Tetherin is a defence protein in the innate immune response whose production is activation by interferon. Tetherin specifically inhibits the infective capabilities of HIV-1 by blocking its release from the cells it infects. This prevents the virus from leaving to infect more cells and halts the progression of the infection giving the host defences time to destroy the viral-infected cells. Adapted viruses tend to have countermeasures to defend themselves against tetherin normally through degradation through specific regions of the protein. These anti-tetherin techniques are different between SIVs and HIV-1 showing that tetherin interaction is a host range restriction that must be overcome to enable a primate-human host switch. SIVs use the Nef protein to remove tetherin from the cell membrane whereas HIV-1 uses the Vpu protein degrade the defence protein.
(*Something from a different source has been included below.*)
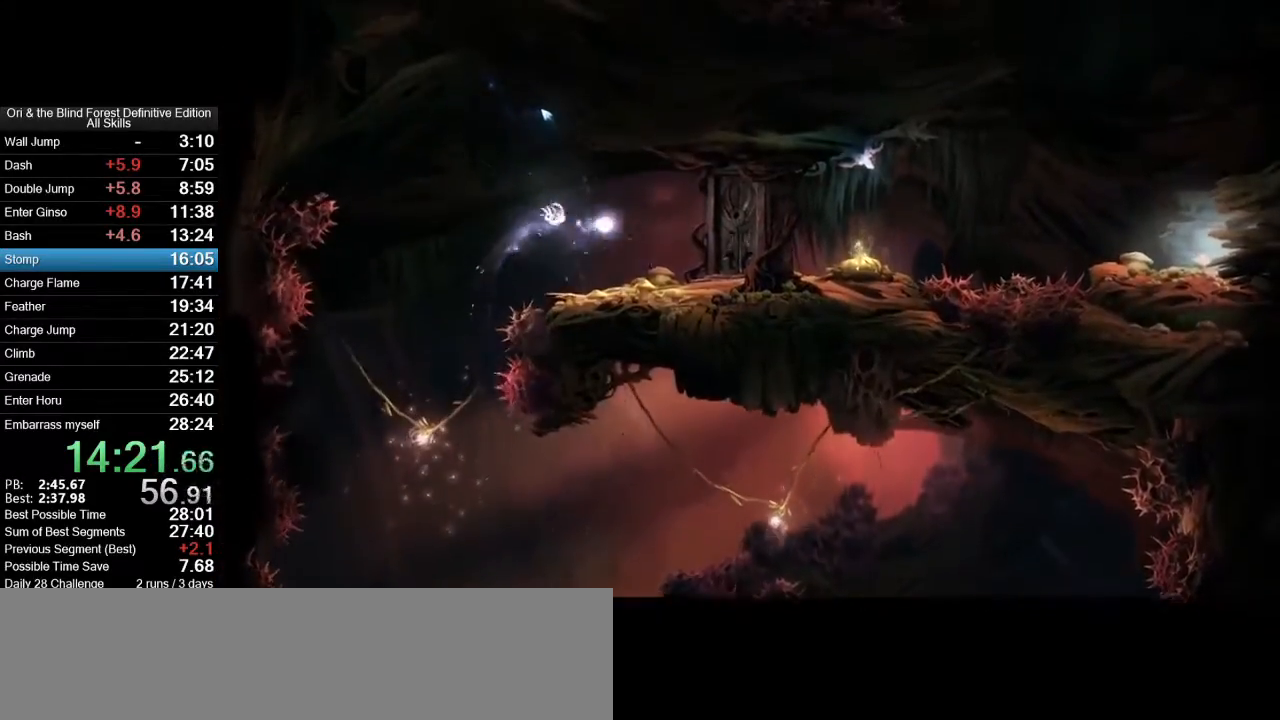
{"keys": ["2"], "mouse": [], "events": [[17, "j", "down"], [17, "mouse_wheel_up", "down"], [50, "j", "up"], [150, "mouse_wheel_up", "up"]]}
Tetherin is a conserved viral-defence mechanism across species but its exact sequence and structure shows some differences. The regions making up tetherin include the cytoplasmic region, transmembrane region, a coiled-coiled extracellular domain and a GPI anchor; however, human tetherin defers to other primates by having a deletion in the cytoplasmic region. This incomplete cytoplasmic domain renders Nef proteins found in SIVs ineffective as an anti-tetherin response in humans and so in order to switch from non-human primates to a human host, the SIV must activate the Vpu protein which instead blocks tetherin through interaction with the conserved transmembrane region.

====Summary====

The two factors that are involved in the host range barrier for SIV to HIV viruses are:

- Gag-30 protein - specifically the amino acid at position 30
- The use of Nef or Vpu proteins as an anti-tetherin defence

Only a SIV virus containing both mutations of the Gag-30 protein and acquisition of the Vpu anti-tetherin protein will be able to undergo a host switch from primates to humans and become a HIV. This evolutionary adaptations allows the virus to acquire optimal levels of polymerase action in human infected cells and the ability to prevent destruction of the virus by tetherin.